In-universe information
- Alias: White Snake
- Nickname: Lady Bai, Lady White
- Species: Snake
- Gender: Female
- Family: Xiaoqing (sworn sister)
- Spouse: Xu Xian
- Children: Xu Shilin (son)
- Religion: Taoism
- Home: Mount Emei

= Bai Suzhen =

Character in Chinese mythology

Bai Suzhen (白素貞), also known as Lady Bai, is a one-thousand-year-old white snake spirit and the title character of the Legend of the White Snake, one of China's "four great folktales". The legend has been adapted into several Chinese operas, films, television series and other media. In some versions of the legend, Bai Suzhen becomes a goddess; her worshippers refer to her as Madam White Snake.

Bai Suzhen is regarded as a symbol of true love and good-heartedness by the Chinese people.

==Depiction==
Bai Suzhen is often depicted as a white snake with the ability to transform into a beautiful young woman. During earlier depictions of this script – the Tang tale “Li Huang” and the Song “huaben” version Bai Suzhen was shown as a she-demon who was a malevolent seductress. She was seen as a seductress who would hunt down male partners.

In the Ming and Qing version, Bai Suzhen depiction was changed to have a morally good depiction, showing more of a caring side. To which Bai Suzhen’s story became a tale of love.

==Legend==
After one thousand years of disciplined training in Taoism on Mount Emei, the white snake, Bai Suzhen, is transformed into a woman by the essence of the Dragon King of the East China Sea. Despite her inhuman origin, Bai is kindhearted and refuses to abuse her powers for evil, and decides to go out into the human realm and do good deeds to earn her immortality. She is later accepted by the goddess Lishan Laomu as a disciple. While traveling in the human realm, Bai Suzhen comes across a green snake who is being threatened by a beggar. Pitying the green snake, she transforms into a human and rescues the green snake. In gratitude, the green snake pledged to remain by the white snake's side forever and becomes her sworn sister. Bai Suzhen often calls her Xiaoqing (小青) or Qingmei (青妹 (Qīng mèi, [Younger] Sister Green)).

- [Tasks to perform]
1 – Decide whether each statement below agrees with the Bai Suzhen text. For each, answer yes or no and quote the deciding words.
(a) In earlier depictions, Bai Suzhen was shown as a malevolent seductress.
(b) Bai Suzhen is transformed into a woman by the essence of the goddess Lishan Laomu.
(c) The green snake Bai Suzhen rescues was being threatened by a beggar.
2 – Quote the Bai Suzhen text, starting with the words "Bai Suzhen (白素貞), also" and ending after "the Chinese people.".

- [Given data]
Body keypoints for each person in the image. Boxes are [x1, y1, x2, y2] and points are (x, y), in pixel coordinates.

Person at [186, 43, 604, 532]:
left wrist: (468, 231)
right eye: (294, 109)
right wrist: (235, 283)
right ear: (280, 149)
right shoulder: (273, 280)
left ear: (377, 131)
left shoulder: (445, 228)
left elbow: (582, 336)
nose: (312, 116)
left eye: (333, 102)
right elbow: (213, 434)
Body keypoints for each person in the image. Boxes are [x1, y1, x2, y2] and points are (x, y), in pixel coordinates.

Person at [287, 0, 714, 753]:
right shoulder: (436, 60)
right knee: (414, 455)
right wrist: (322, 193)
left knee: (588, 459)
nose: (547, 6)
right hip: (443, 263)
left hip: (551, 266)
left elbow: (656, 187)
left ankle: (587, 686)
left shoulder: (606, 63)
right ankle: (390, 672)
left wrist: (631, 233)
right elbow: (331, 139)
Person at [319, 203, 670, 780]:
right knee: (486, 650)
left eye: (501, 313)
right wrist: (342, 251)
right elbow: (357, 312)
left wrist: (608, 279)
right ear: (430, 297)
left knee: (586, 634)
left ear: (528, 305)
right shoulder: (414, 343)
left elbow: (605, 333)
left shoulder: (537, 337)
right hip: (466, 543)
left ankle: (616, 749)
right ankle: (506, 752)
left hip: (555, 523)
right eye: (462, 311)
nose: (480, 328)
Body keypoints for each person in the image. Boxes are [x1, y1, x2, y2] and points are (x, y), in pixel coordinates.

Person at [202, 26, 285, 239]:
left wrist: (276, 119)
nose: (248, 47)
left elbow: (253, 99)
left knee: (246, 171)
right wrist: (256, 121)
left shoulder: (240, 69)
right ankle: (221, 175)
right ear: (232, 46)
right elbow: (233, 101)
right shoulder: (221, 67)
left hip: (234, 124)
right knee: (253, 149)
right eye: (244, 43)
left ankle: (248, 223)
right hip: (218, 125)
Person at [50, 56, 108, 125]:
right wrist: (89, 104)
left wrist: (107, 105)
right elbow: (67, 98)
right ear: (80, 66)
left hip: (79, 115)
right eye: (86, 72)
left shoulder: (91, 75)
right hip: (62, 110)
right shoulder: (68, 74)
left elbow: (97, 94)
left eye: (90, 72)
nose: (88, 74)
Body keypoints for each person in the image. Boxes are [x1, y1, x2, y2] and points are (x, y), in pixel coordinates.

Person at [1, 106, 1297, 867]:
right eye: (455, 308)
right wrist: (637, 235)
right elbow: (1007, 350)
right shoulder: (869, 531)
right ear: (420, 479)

- [Responses to the exercise]
1 –
(a) Yes: "Bai Suzhen was shown as a she-demon who was a malevolent seductress."
(b) No: "is transformed into a woman by the essence of the Dragon King of the East China Sea."
(c) Yes: "comes across a green snake who is being threatened by a beggar."

2 –
Bai Suzhen (白素貞), also known as Lady Bai, is a one-thousand-year-old white snake spirit and the title character of the Legend of the White Snake, one of China's "four great folktales". The legend has been adapted into several Chinese operas, films, television series and other media. In some versions of the legend, Bai Suzhen becomes a goddess; her worshippers refer to her as Madam White Snake.

Bai Suzhen is regarded as a symbol of true love and good-heartedness by the Chinese people.